A summary of the code and some test data is available in the solve.ipynb notebook.
Going Further
After the competition, I really wanted to understand why the output of the LCG becomes constant when the product of the prime factors of $m$ (here 14) divides $a$.

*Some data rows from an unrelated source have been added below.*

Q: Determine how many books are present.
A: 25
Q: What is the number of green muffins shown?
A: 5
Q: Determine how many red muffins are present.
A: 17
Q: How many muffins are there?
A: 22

$$m = 2^{66}\ 7^{22} = 56^{22}$$
b = 0
To explain this, we will first understand why this works for $a = 0 \mod 112$, which is used the indended solution. In this simple case, we have both
$$\begin{cases} a = 0 \mod 14 \\ a = 0 \mod 16 \\ \end{cases}$$
Since $a = 0 \mod 16$, we have $b = 0$ and the LCG becomes:
$$\begin{align*} x_{i+1} &= a \cdot x_i \mod m \ \ \ \ (1)\\ &= 56 \cdot 2 \cdot x_i \mod m \\ \end{align*}$$
This means that $x_{22} = 56 ^{22} \cdot 2^{22} \cdot x_0 = m \cdot 2^{22} \cdot x_0 = 0 \mod m$. And because of (1), all the following values will be 0 as well.
General case
However, we will show that it is not necessary to have $b = 0$ for this to happen. The only requirement for the LCG to become constant is that $a$ is a multiple of 14. From the regular LCG formula:
$$\begin{align*} x_{i+1} &= a \cdot x_i + b \mod m \\ \end{align*}$$
We can show recursively that for any $i>0$:
$$\begin{align*} x_{i} &= a^{i} \cdot x_0 + \sum_{j=0}^{i-1} a^{j} \cdot b \mod m \\ \end{align*}$$
When $a = 0 \mod 14$, we have $a = 2 \cdot 7 \cdot k$ for some integer $k$.

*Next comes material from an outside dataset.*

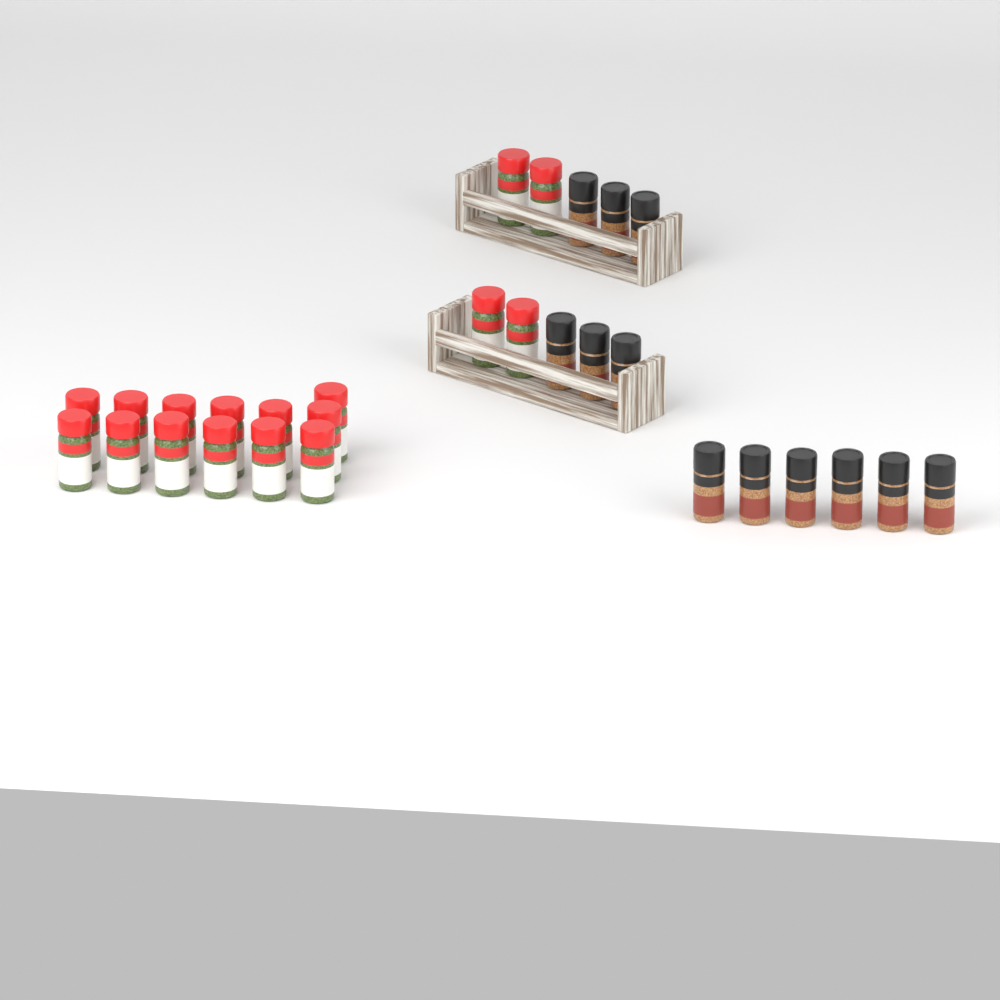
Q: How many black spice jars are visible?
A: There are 12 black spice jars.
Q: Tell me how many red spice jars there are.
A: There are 17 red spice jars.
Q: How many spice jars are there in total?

Similarly to the previous case, when $i>66$, $a^{i} = 2^{i} \cdot 7^{i} \cdot k^{i} = m \cdot K = 0 \mod m$. This means that the first term becomes 0 as it is a multiple of $m = 2^{66}\ 7^{22}$. Since it was the only term depending on $x_0$, the output becomes predictable:
$$\begin{align*} x_{i} &= \sum_{j=0}^{i-1} a^{j} \cdot b \mod m \\ &= b \cdot \sum_{j=0}^{i-1} a^{j} \mod m \\ \end{align*}$$
In addition, the next step will not change the value, as the new first term will also be a multiple of $m$. This is why the output becomes constant.
This constant value can also be written as $x_{i} = -b \cdot (a-1)^{-1} \mod m$ when $a-1$ is invertible modulo $m$.